INSTRUCTIONS:
(a) Do these statements agree with the thread on stocking up on candles? (i) The holiday candles at Walgreens were half off. (ii) Mike says a few hundred pounds of candles are still kept for emergencies. (iii) The double boiler for melting wax is made by setting a plastic coffee can in a pan of hot water. Answer yes or no to each, and quote the words of the thread that decide it.
(b) Pick up the thread on stocking up on candles from where it stops, and carry on the instructions for making a new candle in a glass jar.

# Stocking up on candles



## shanzone2001 (Dec 3, 2009)

I just raided Walgreens' candle supply. All of the holiday candles were 75% off. WooHoo!:thumb: I bought 100 tapers, 20 pillars, 100 votives, and 200 tea lights. I plan to store them in the root cellar so they don't melt in the summer heat.

Anyone else do this? The people at the checkout looked at me like I was a wierdo, so I would love to hear that I am not the only one who does this!!!


----------



## Mike in Ohio (Oct 29, 2002)

Not weird at all.

For the longest time we had candles as our primary lighting in our cabin .

Work used to sell candles and every so often they would have an employee warehouse sale for discontinued inventory. It was $5 a large shopping bag with proceeds going to United Way. I would get 4 bags on a cart filled with candles. We still have a few hundred pounds of candles for emergencies.

Mike


----------



## Bearfootfarm (Jul 13, 2006)

I prefer candles in jars.

They are safer and less messy, and will burn for hours even outdoors


----------



## Wendy (May 10, 2002)

I make candles. I keep wax, wicks, & plenty of jars on hand.


----------



## shanzone2001 (Dec 3, 2009)

Bearfootfarm said:


> I prefer candles in jars.
> 
> They are safer and less messy, and will burn for hours even outdoors


I did pick up a few nice sized jars for a dollar each. I do prefer them as well, but they only had about 10 left.

Mike- sounds like you hit the jackpot on candles!!!


----------



## Bearfootfarm (Jul 13, 2006)

> I did pick up a few nice sized jars for a dollar each. I do prefer them as well, but they only had about 10 left.


Use them first, then melt the others to refill the jars


----------



## shanzone2001 (Dec 3, 2009)

Bearfootfarm said:


> Use them first, then melt the others to refill the jars


Do tell..how is that done???


----------



## manygoatsnmore (Feb 12, 2005)

Shanzone, congrats on a great score - another hole in the preps filled. Sweet!

Here's how I melt candles to make new candles in glass jars:

Take an old pan you don't care about and heat up water to a simmer in it. Take one of the plastic Folger's (or other coffee) cans and put the candles that you want to melt down into it, then set the Folger's can in the pan of hot water. This makes a double boiler to melt the wax. 

When the wax is melted, pull the wicks out of the wax. If these wicks are the same size as the wicks the old candles had, you can use them as the wicks; if they are smaller in diameter, you'll need thicker wicking material to get a good burn on the candle you are making in the jar. If you are going the use the old wicks, straighten them as you remove them from the wax, leaving a coating of wax on the wick. Using a votive candle wick holder (those little square tabs you find on the bottom of votive candles - you can get them in craft stores or recycle them off the candles you have), fasten the wick to it. When the wick is cool and hard, place it in the bottom of the jar, carefully centering it so the finished candle will burn evenly.

THE DATA:
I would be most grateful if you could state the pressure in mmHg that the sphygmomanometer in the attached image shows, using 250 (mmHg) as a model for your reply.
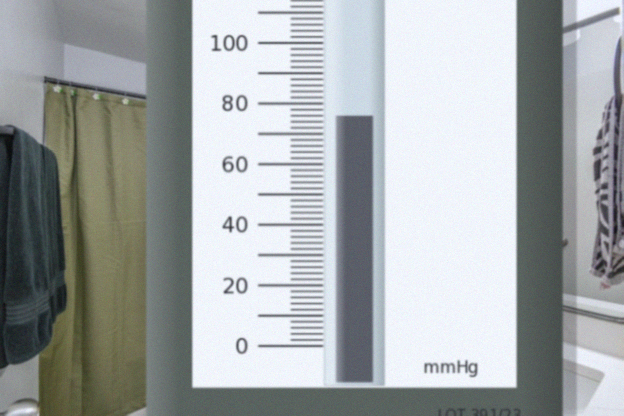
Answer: 76 (mmHg)
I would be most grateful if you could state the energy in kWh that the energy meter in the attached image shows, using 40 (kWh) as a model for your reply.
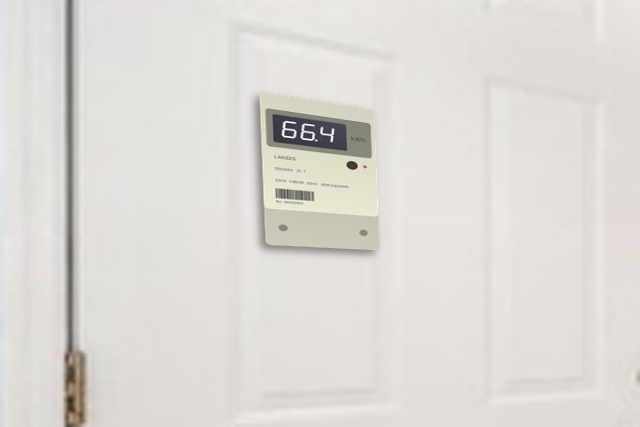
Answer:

SOLVED PROBLEMS:
(a)
(i) No: "All of the holiday candles were 75% off."
(ii) Yes: "We still have a few hundred pounds of candles for emergencies."
(iii) Yes: "then set the Folger's can in the pan of hot water. This makes a double boiler to melt the wax."

(b)
Then remove the coffee can from the water and very slowly pour the hot wax into the jar, making sure the wick stays centered. One way to do that is to tape the wick to a pencil placed across the top of the jar and taped into place. Another is to pour only a small amount of the wax in at first and allow it to cool and harden before pouring in the rest; then carefully pour the rest in and guide the wick to keep it centered. Either way, fill the jar to about an inch or so below the brim. As the filled jar candle cools, the wax will contract and form a dip in the top - you can top it off with more wax if you'd like. 

There you go, a new candle. 

Now let the extra wax in the coffee can cool and when cold, store it in the can with the lid on it until the next time you want to make candles. You'd think the plastic can would melt in the boiling water, especially as one edge of the bottom seems to rest right on the bottom of the pan of water, but it doesn't. The plastic cans also have a nice built in handle, and the wax pours out of them well instead of running down the side and making a mess. And the lid keeps the wax clean and dust-free in between uses.

I look at every garage sale for candles - there are often broken or summer heat bowed candles in the free box, or those huge 3 wick pillar candles, just burned a little, for less than $1. That's a lot of candle wax and 3 wicks for under a buck. When I'm melting garage sale candles, I try to group them by general color and scent for melting them down. If you don't, you end up with funky brown/black candles when you melt too many colors together - ugh. (Guess how I know this, lol.)


----------



## cast iron (Oct 4, 2004)

Hmm, maybe I should trek down to Walgrens for some candles.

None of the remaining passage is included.